Today’s SETI program focuses on scanning the skies for signs of alien life using large radio telescopes. Despite 50 years of effort and regularly improving technology, the search has so far proven unsuccessful. Davies’ book analyzes why this might be, and proposes alternate techniques that may be more appropriate for future SETI programs.
One of the themes of the book boils down to the fact that almost every facet of SETI is at least in part guesswork. It’s hard to search for alien life when no one has ever discovered any such life to analyze. We don’t know that the life forms we’re searching for even exist, let alone where they live, or what technology (if any) they possess. Davies expends a substantial amount of effort addressing these concerns.

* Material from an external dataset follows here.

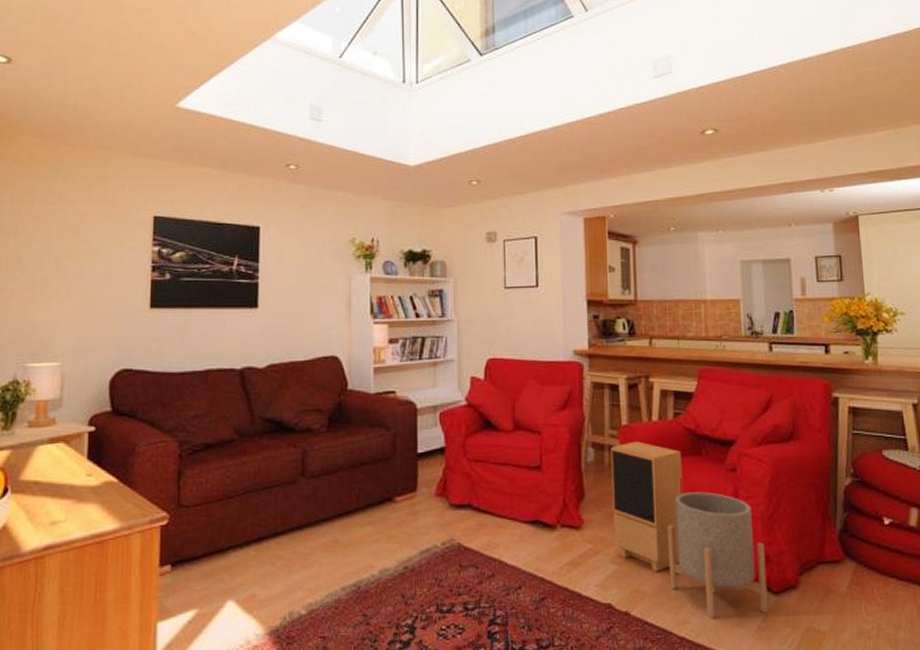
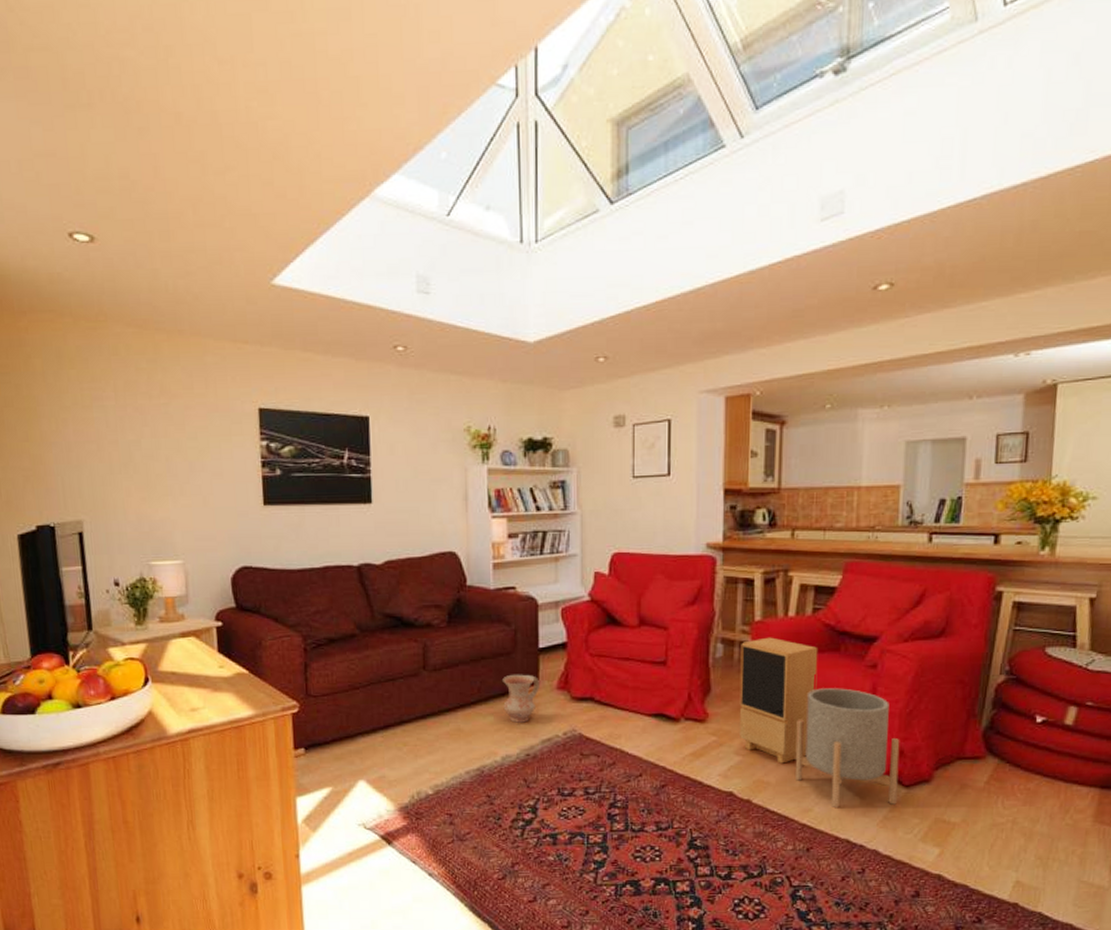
ceramic jug: none [381,480,418,533] -> present [503,674,539,723]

Major points of discussion include:
- Should we expect advanced intergalactic beings to have similar technology to ours? What else could we look for?
- For that matter, what is life, and would extraterrestrial species even be identifiable as life forms as we know them?
- What are the odds of life existing elsewhere in the universe in the first place?
- If SETI succeeds some day, what do we do about it? What are the implications?
The Eerie Silence is part math, part science, and part philosophy. The book, as with the entire field of study, has no answers to any of the hard questions. Even so, I left feeling enlightened, at least with regard to the complexity of the problems and the diversity of possible solutions. The media often glosses over these types of sticky details, but Davies addresses them head on. Is life really likely to be abundant in the galaxy or isn’t it? Does all life eventually lead to higher intelligence? The answers aren’t clear, and for some genuinely interesting reasons. I didn’t agree with every assertion the author made, but such is the case with conjecture.
Paul Davies manages to distill complex topics down to a level which is both readable and accessible, if a bit dry at times. The book is well worth a read for those with an interest in life, science, and the universe. The content is thought provoking to say the least, and may even lead you to think a little differently about our own place in the cosmos.